At least when you make something, it’s yours.  You can hang it up, put it on a mantle, and say YOU MADE THAT.

But in a world where we are all connected and constantly sharing, THINKING of something original is really not so valuable.  I mean … no one can really know if you thought of something on your own anymore … and does it even matter?  People steal ideas and words from each other all the time.  Isn’t that the whole point of the Internet?  

But now more than ever, we’ve all been seduced into creating and sharing so many of our thoughts (because of course not doing so somehow means we aren’t doing a good job of “personal branding”) that we can’t even keep track of what we’ve told people … or what we thought of ourselves!  We can steal a stranger’s witty one-liner from Twitter and use it as our own.  You might be interviewing someone for a job and think said person is brilliant because (wow!) they are answering the question just as you yourself would … only to realize, oh wait – that’s because they found your exact thoughts on the subject by digging up your supposedly anonymous blog.

But does this matter?   

As traditional media business models (particularly in publishing/journalism) break down and new ones crop up, there is likely to be a more direct link between thinkers (writers) and revenue than ever before.  Example: True/Slant attempts to solve the problem of smart/former journalists failing at making enough revenue on their own by giving these “knowledge experts” a share in the ad revenue they bring in as a result of their writing/popularity.

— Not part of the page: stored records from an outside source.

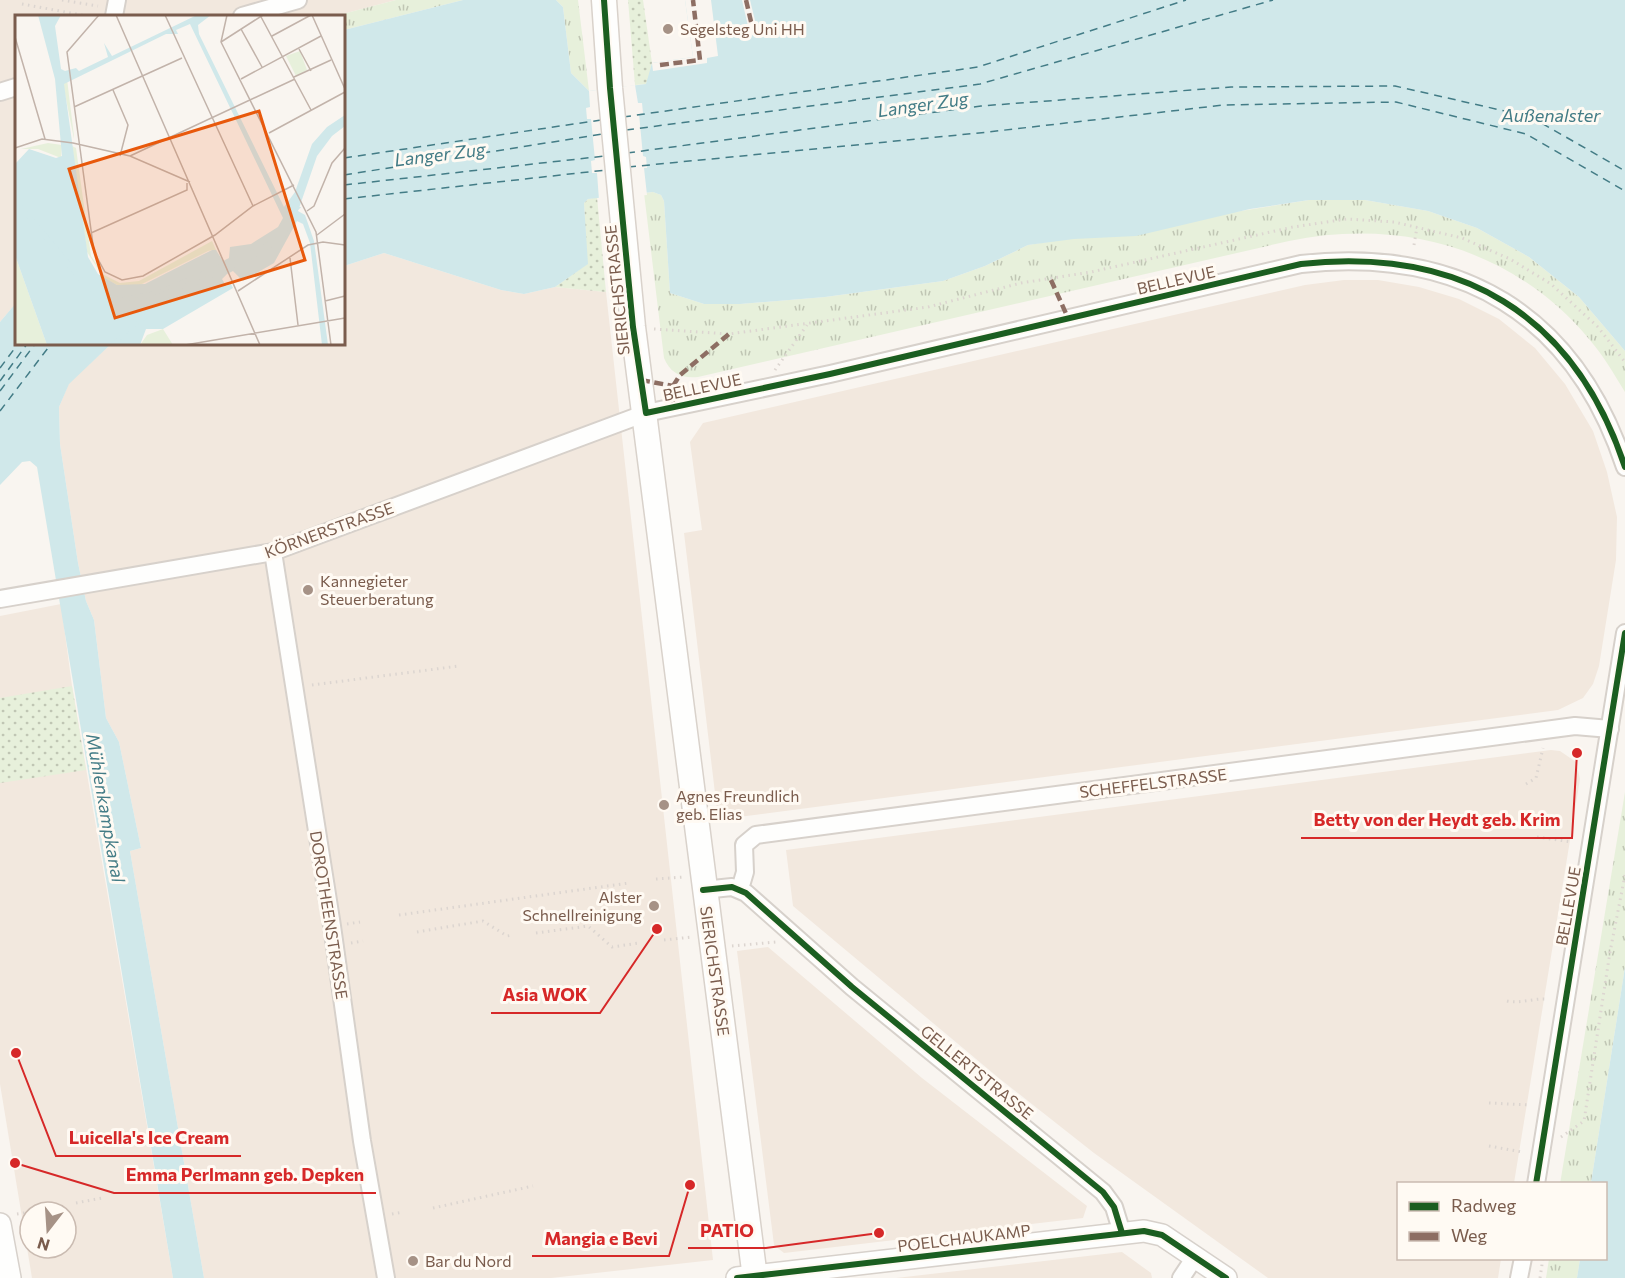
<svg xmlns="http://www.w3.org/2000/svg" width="1625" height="1278" viewBox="0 0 1625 1278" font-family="Commissioner,sans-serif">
	<defs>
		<pattern id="grass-dots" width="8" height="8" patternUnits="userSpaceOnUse" patternTransform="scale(1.5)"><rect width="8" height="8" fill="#e7f0db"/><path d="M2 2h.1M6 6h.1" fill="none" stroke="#c0c6b4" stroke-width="1.8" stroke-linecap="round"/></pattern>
		<pattern id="park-tufts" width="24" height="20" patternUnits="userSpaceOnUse" patternTransform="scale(1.5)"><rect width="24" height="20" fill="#e7f0db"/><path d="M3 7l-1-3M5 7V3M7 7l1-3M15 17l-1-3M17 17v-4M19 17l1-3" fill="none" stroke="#c0c6b4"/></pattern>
	</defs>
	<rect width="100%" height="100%" fill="#f9f5f0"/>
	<g fill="#f2e8de" fill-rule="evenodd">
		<polygon points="0,0 396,0 335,16 16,16 16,303 0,322"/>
		<polygon points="384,253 501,290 524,294 555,287 606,292 713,1260 551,1278 204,1278 130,851 141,848 119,742 106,718 94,620 86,601 78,563 60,444 59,407 69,383 111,344 344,344 344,266"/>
		<polygon points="1344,280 1378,280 1419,287 1459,299 1499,319 1535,348 1565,384 1593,431 1607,472 1617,517 1616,560 1599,666 1593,684 1583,698 1558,710 731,818 717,810 684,533 702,530 690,442 703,423 1305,285"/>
		<path d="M61 604 72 686 173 1278H32L0 1084V616ZM30 1212H66V1248H30Z"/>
		<polygon points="1551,750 1560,751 1576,762 1580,779 1514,1183 1398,1184 1398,1258 1501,1259 1498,1278 1268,1278 1094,1153 1000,1079 793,906 786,850"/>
		<polygon points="768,947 922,1078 1087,1206 1083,1218 784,1253 774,1245 737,951"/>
		<polygon points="1122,1252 1151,1273 1152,1278 896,1278"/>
	</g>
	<g fill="url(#grass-dots)">
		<polygon points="628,0 643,0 652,63 647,84 635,85"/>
		<polygon points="597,197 606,292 555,287 587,264 584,203 588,199"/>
		<polygon points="72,686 86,770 0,783 0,698"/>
	</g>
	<g fill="url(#park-tufts)">
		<polygon points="396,0 463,0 344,30 344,16 335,16"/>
		<polygon points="556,0 578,0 589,91 571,73 563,7"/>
		<path d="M653 192 661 195 664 201 670 293 704 304H740L825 297 943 281 985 266 1028 245 1309 200H1365L1428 211 1477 228 1529 257 1579 297 1625 351V392C1614 374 1603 355 1589 339 1513 248 1401 218 1289 241L698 377C682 379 670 373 664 358L644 193Z"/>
		<polygon points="1625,792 1625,967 1591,1183 1560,1184"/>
		<polygon points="1549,1259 1580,1259 1577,1278 1546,1278"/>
	</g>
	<g fill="#d0e8ea">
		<polygon points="463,0 556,0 563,7 571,73 589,91 646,84 652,63 693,57 685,0 1625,0 1625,351 1579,297 1529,257 1477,228 1428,211 1365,200 1309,200 1250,209 1136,236 1074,239 1028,245 985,266 943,281 825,297 740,304 704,304 670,293 664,201 661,195 653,192 588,199 584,203 588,264 555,287 524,294 501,290 384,253 344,266 344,30"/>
		<polygon points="16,303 16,344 111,344 69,384 59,407 60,444 78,563 86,601 94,620 106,718 119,742 141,848 130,851 204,1278 173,1278 37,467 30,461 22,462 0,485 0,322"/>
		<polygon points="1625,967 1625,1278 1577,1278 1580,1259 1606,1258 1606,1184 1591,1183"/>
	</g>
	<g fill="#f9f5f0">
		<polygon points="685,0 711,0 718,56 707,58 707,63 653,71 652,63 693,57"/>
		<polygon points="742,0 750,0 758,33 750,35"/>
		<polygon points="635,85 638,103 642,103 643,113 639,114 643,156 646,157 647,168 644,168 647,195 599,200 597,173 592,173 591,161 595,160 591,119 587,119 586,108 590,107 589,91"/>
	</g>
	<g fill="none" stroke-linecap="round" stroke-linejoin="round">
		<g stroke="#437c86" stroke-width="1.5" stroke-dasharray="8 6" stroke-linecap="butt">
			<polyline points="623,117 978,67 1186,0"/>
			<polyline points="626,130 980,84 1273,0"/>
			<polyline points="627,153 981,106 1231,87 1395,86 1531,117 1625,171"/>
			<polyline points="344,158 601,120"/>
			<polyline points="628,167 979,133 1224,105 1396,102 1526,134 1625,191"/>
			<polyline points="344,175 603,134"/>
			<polyline points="344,185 605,156"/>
			<polyline points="344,199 606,170"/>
			<polyline points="0,368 18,344"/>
			<polyline points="0,381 27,344"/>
			<polyline points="0,391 35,344"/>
			<polyline points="0,411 51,344"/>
		</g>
		<defs>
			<g id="minor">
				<polyline points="114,16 117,0"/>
				<polyline points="242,16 298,0"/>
				<polyline points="0,92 16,87"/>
				<polyline points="273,552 332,926 362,1141 386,1278"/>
				<path d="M0 599 273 552 646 413 830 374 1301 264C1460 247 1574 313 1625 467"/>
				<polyline points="740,889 745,872 744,845 756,835 1575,726 1610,729"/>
				<polyline points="703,890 732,887 746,893 852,987 1103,1192 1114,1207 1122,1233"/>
				<polyline points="1536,1184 1625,633"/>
				<polyline points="1181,1278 1195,1257"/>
				<polyline points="1519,1278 1523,1258"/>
			</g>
			<g id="tertiary">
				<polyline points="0,1224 10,1278"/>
				<polyline points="737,1278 1144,1231 1162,1235 1226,1278"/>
			</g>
			<polyline id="secondary" points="604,0 610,88 633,327 755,1278"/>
		</defs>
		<use href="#minor" stroke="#d7d1cb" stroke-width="20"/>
		<use href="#tertiary" stroke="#d7d1cb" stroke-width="24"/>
		<use href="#secondary" stroke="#d9d2cb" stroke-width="27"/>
		<g stroke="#dcd5d0" stroke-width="3" stroke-dasharray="1.5 4.5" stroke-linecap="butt">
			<polyline points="62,0 98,6"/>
			<polyline points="22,4 87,16"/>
			<polyline points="1414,245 1417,227"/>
			<polyline points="654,329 729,334 928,307 1021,283 1091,272 1293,227 1347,219 1394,222 1462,238 1510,259 1551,284 1598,327 1625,362"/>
			<polyline points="775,370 807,325"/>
			<polyline points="312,685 459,666"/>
			<polyline points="1526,784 1536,778 1543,748"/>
			<polyline points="1537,837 1572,842"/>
			<polyline points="656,879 684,877"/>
			<polyline points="399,915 629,883"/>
			<polyline points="347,924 360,922"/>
			<polyline points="417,932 483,921 507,936 513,935"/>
			<polyline points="536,933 588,926 612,947 639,943"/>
			<polyline points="664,940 692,937"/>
			<polyline points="351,943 363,941"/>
			<polyline points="732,946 776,942"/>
			<path d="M1507 1001C1521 1004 1533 998 1547 999"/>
			<polyline points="1489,1103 1530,1105"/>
			<polyline points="1561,1137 1584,1121 1610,952 1625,875"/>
			<polyline points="1489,1146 1522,1152"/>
			<polyline points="76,1203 102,1198"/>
			<polyline points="433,1208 533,1186"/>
			<polyline points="17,1214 30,1212"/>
			<polyline points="392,1214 403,1212"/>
			<polyline points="1540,1278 1543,1258"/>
		</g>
		<use href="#minor" stroke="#fefefd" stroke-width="16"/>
		<use href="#tertiary" stroke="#fefefd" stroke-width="21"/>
		<use href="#secondary" stroke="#fefefd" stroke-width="24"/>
		<g stroke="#8d6e63" stroke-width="4.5" stroke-dasharray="9 4.5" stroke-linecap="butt">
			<polyline points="746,0 753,30"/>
			<polyline points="660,65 700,60 693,0"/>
			<polyline points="1051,280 1068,318"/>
			<polyline points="641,380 673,386 673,407"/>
			<polyline points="673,386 680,375 729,334"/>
		</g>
		<defs>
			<g id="cycleway">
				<path d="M604 0 610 88 633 327 646 413 830 374 1301 264C1460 247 1574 313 1625 467"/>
				<polyline points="703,890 732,887 746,893 852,987 1103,1192 1114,1207 1122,1233"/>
				<polyline points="1536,1184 1625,633"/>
				<polyline points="737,1278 1144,1231 1162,1235 1226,1278"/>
			</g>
		</defs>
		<use href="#cycleway" stroke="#fffaf3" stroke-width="10"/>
		<use href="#cycleway" stroke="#1b5e20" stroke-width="6"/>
	</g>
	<g fill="#a69286" stroke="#fffaf3" stroke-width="2">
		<circle cx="668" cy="29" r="6"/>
		<circle cx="308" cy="590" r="6"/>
		<circle cx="664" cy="805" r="6"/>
		<circle cx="654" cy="906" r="6"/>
		<circle cx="413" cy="1261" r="6"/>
	</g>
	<g text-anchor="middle" stroke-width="6" stroke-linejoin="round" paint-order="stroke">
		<g font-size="16" fill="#7a5c4d" stroke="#fffaf3" text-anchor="start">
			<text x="680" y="35">Segelsteg Uni HH</text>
			<text x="320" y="587">Kannegieter<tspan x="320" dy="18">Steuerberatung</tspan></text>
			<text x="676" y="802">Agnes Freundlich<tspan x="676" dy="18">geb. Elias</tspan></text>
			<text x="642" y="903" text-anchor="end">Alster<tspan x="642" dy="18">Schnellreinigung</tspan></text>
			<text x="425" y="1267">Bar du Nord</text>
		</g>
		<g font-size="16" fill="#7a5c4d" stroke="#fffaf3">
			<text transform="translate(1176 280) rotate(-13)" y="6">BELLEVUE</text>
			<text transform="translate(617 290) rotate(-96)" y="6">SIERICHSTRASSE</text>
			<text transform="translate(702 387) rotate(-12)" y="6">BELLEVUE</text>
			<text transform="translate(329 530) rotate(-20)" y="6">KÖRNERSTRASSE</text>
			<text transform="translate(1153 783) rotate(-7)" y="6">SCHEFFELSTRASSE</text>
			<text transform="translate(1568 906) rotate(-80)" y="6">BELLEVUE</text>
			<text transform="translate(329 915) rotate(81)" y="6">DOROTHEENSTRASSE</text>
			<text transform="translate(715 971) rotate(82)" y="6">SIERICHSTRASSE</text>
			<text transform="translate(977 1072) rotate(39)" y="6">GELLERTSTRASSE</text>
			<text transform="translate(964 1238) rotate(-7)" y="6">POELCHAUKAMP</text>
		</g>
		<g font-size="18" font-style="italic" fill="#437c86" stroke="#fffaf3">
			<text transform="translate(923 105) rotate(-8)" y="6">Langer Zug</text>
			<text x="1551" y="122">Außenalster</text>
			<text transform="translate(440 155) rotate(-7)" y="6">Langer Zug</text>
			<text transform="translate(105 808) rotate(80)" y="6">Mühlenkampkanal</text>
		</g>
	</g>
	<g transform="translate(15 15)">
		<rect width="330" height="330" fill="#f9f5f0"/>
		<path d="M52 64 59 121V124L48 69Z" fill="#e7f0db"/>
		<path d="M285 36 292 55 281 61 271 41ZM33 128 47 130 46 143 23 134H6ZM57 131 61 133 76 241 89 260 105 268 124 266 197 226 206 246 197 235 193 236 123 271 102 270 89 263 72 237ZM0 240 21 299 32 330H0ZM148 314 158 330H125L132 320Z" fill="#e7f0db"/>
		<path d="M23 0H46L40 11 46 54 50 56 61 53 64 56 93 42 89 28 97 41 182 0H196L183 10 184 19 269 192 280 177 297 129 312 112 330 100V111L317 121 302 141 283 196 290 200 299 226 313 330H307L295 228 288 209 282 206 259 248 228 266 218 256 212 259 207 264 211 271 216 269 218 273 148 314H131L125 330H32L0 240V149L14 134 41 143 47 141 40 64ZM175 9 268 203 263 212 236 229 215 232 214 243 208 246 201 235H197L130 269 102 270 83 259 73 242 49 69 151 19H163L161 15Z" fill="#d0e8ea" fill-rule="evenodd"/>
		<path fill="none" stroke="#d0e8ea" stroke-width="3" d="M0 183 70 267 86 279 107 284 143 277 245 233 267 220 280 191M0 185 68 269 85 282 124 285 209 251M213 249 268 221 279 192 283 193 277 198 269 222 214 251M96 330 142 290 210 253M99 330 114 314 173 272 246 238 270 220"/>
		<path fill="none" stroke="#c2b3aa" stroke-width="1.5" d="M84 0 52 37 79 237 90 257 107 265 128 261 200 220 238 191 279 170M101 0 245 330M150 0 238 191M212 0 206 27 301 217 316 330M245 0 296 95M297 0 330 74M226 14 247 52M257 21 296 0M0 22 30 124M206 27 248 0M284 34 296 56M279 62 316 45M226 64 306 21M98 75 113 110 105 141M59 92 167 43M254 118 330 77M0 133 27 124 58 128 115 141 175 167M115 141 280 64M292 196 299 191 317 148 330 133M76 218 172 175V168M302 220 330 199M275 243 283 310M223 276 293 230 308 227 330 230M310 286 330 281M170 330 330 303"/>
		<path fill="#e8590c" fill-opacity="0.15" stroke="#e8590c" stroke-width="3" d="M244 96 290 245 100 303 54 154Z"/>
		<rect width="330" height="330" fill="none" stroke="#7a5c4d" stroke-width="3"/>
	</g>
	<path fill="none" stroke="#d62828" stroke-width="2" d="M1577 753L1572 838H1301M657 929L600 1013H491M16 1053L56 1156H241M15 1163L114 1193H376M879 1233L766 1248H688M690 1185L669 1256H532"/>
	<g fill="#d62828" stroke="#fffaf3" stroke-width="2">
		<circle cx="1577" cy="753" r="6"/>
		<circle cx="657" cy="929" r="6"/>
		<circle cx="16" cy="1053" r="6"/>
		<circle cx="15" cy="1163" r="6"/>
		<circle cx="879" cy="1233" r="6"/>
		<circle cx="690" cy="1185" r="6"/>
	</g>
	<g font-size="18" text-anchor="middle" font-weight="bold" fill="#d62828" stroke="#fffaf3" stroke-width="6" stroke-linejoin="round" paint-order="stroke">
		<text x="1437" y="826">Betty von der Heydt geb. Krim</text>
		<text x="545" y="1001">Asia WOK</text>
		<text x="149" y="1144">Luicella's Ice Cream</text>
		<text x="245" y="1181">Emma Perlmann geb. Depken</text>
		<text x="727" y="1237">PATIO</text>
		<text x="601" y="1245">Mangia e Bevi</text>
	</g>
	<rect x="1397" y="1182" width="210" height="78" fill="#fffaf3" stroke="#cabbb1" stroke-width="1.5"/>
	<rect x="1409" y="1202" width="30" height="9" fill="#1b5e20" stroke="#cabbb1" stroke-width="1.5"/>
	<text x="1451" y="1212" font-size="18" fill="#7a5c4d">Radweg</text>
	<rect x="1409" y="1232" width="30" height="9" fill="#8d6e63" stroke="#cabbb1" stroke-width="1.5"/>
	<text x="1451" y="1242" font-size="18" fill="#7a5c4d">Weg</text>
	<g transform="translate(48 1230) rotate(197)"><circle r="28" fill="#fffaf3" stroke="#cabbb1" stroke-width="1.5"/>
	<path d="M0-4.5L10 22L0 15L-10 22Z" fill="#a69286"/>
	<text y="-9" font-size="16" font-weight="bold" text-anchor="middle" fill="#7a5c4d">N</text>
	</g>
</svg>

So in a way, I think it does matter.  There will be more opportunities for hungry, good-at-personal-branding individuals to make money.  That is not a bad thing.  But there might also be more reasons for smart (not as good or interested in personal branding) people to think twice before telling others what they think.  

But who knows.  What motivates “thought leaders” to think and tell people all of their good ideas in the first place?  Maybe they are just doing it for the general good and they don’t care about getting credit?  Maybe imitation really is flattery?  Maybe they don’t mind if the rewards (both material and non) go to those who are better at re-packaging/self-promoting?

Or maybe they will take up knitting.

No Budget = the New Low Budget

Posted in Trends with tags , , , , , , , , , , , on May 24, 2009 by mentalorange

We’ve already seen how the Internet can bring people together to create some pretty amazing things for very little money.  But what about for free?  

This past week, 30-year old Marc Price debuted his $70 zombie movie at Cannes and is now negotiating with Japanese and American distributors interested in the film.  Dude went on MySpace and Facebook soliciting volunteer zombies and make-up artists, and offered them nothing more than tea and coffee.  Apparently it worked. 

Perhaps the economy doldrums mean there are enough jobless and job prospect-less people out there who just want to be part of something interesting, hopeful, and un-dead.   

[Okay, I fully realize that the $70 might be an exaggeration and without seeing this guy's receipts, might just be fodder for an attractive headline ... but even if the guy actually spent a few hundred, or even a couple thousand bucks ... it's still pretty much the same.]

Either way, not really a bad time for anyone with broadband and an idea.